Can ageing really be ‘treated’ or ‘cured’? An evolutionary biologist explains
The “fountain of youth” has been a human pursuit ever since we gained self-awareness. This eternal pursuit of immortality shows no signs of slowing down. Zachariah Wylde, an evolutionary biologist, talks about the latest advances and techniques being studied worldwide [The Conversation].
From extending the lifespan of a worm by manipulating its biological pathways to using biohacking to the field of epigenetics, Zachariah explains all the latest methods that researchers and individuals are pursuing. He also questions the ethics of extending lifespan.
But forcefully extending the human lifespan by even one decade would present difficult social realities, and we have little insight into what this would mean for us.

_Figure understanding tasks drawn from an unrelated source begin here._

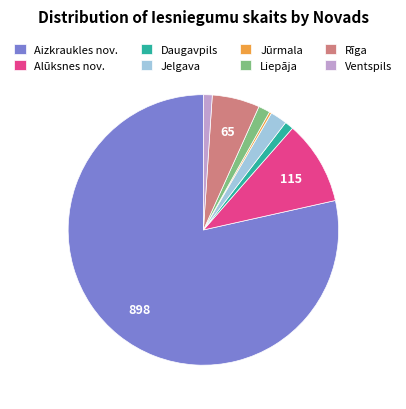

What is the largest slice in the pie chart?

Aizkraukles nov.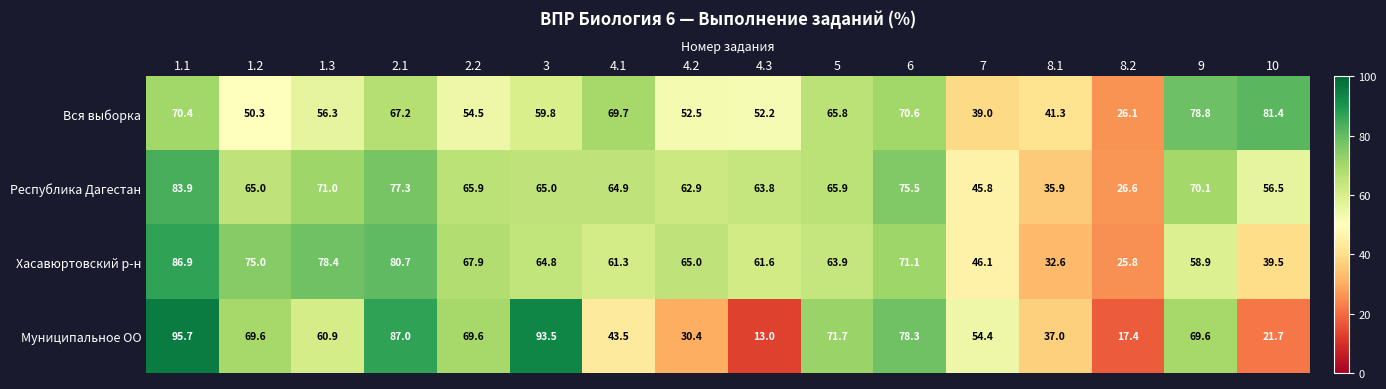

Which category has the highest value in the Муниципальное ОО series?

1.1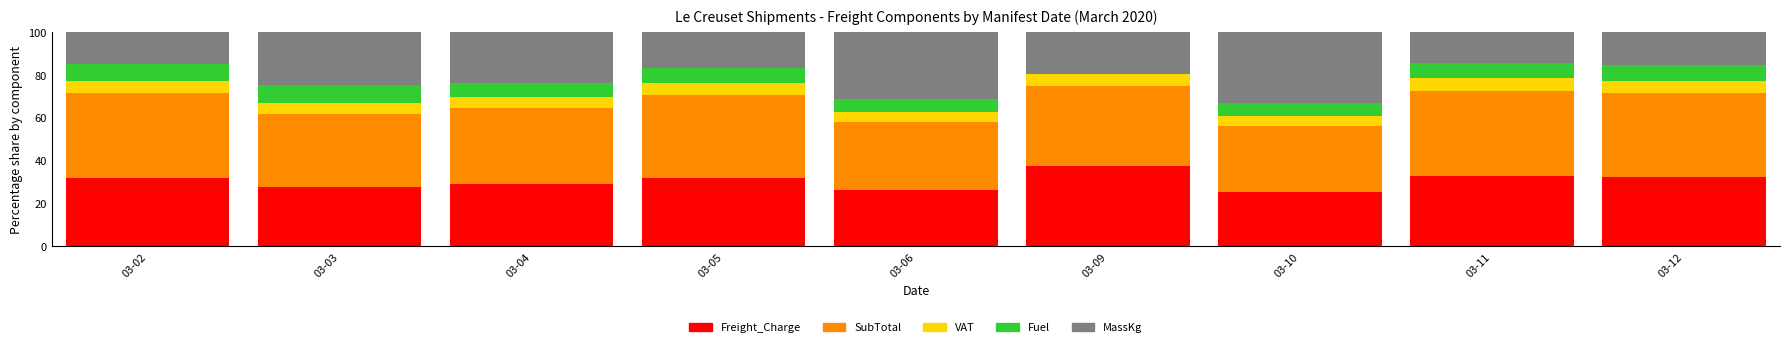

What is the total value across all series at 03-12?

100.0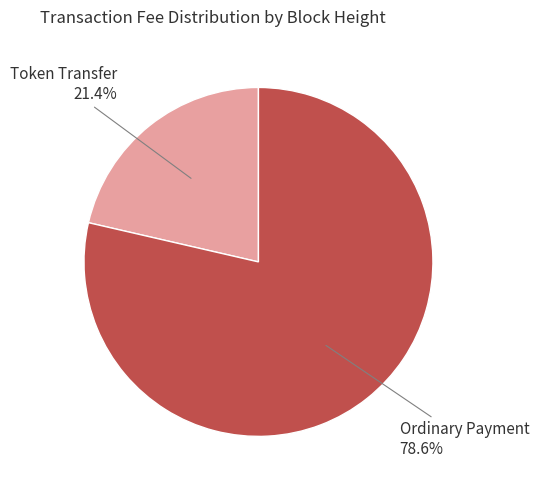

Which slice represents more than half of the pie?

Ordinary Payment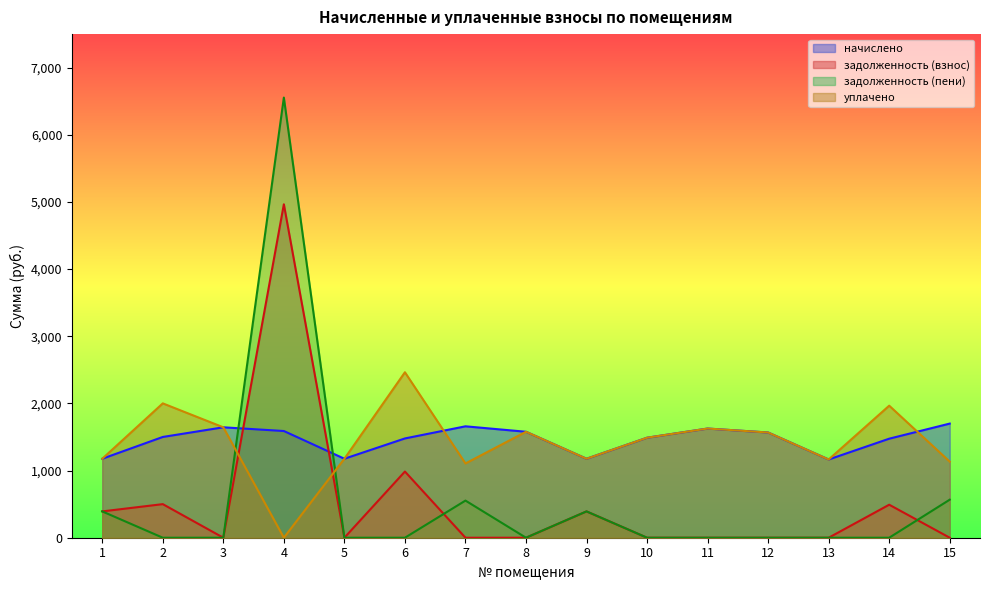

Count the number of categories in the chart.

15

I think about death a lot. Not in a morbid way :) — more out of curiosity. Life is only a mystery because death is a mystery. We can only really understand life if we understand death. A lot of our questions, doubts, disputes, and differences will be resolved if we knew for certain what happened after we died. Maybe it is by design that we don’t have that knowledge. If given the option to live forever, I would probably decline it. I’m very curious to find out what follows death.
Quote of the week
No one wants to die. Even people who want to go to heaven don’t want to die to get there. And yet death is the destination we all share. No one has ever escaped it. And that is as it should be, because Death is very likely the single best invention of Life. It is Life’s change agent. It clears out the old to make way for the new.
—Steve Jobs at the Stanford University commencement address in 2005
I agree with Steve. I wish you a brilliant day and life ahead of you :)
Neeraj
Amazing!! This really is educational... A must-read!!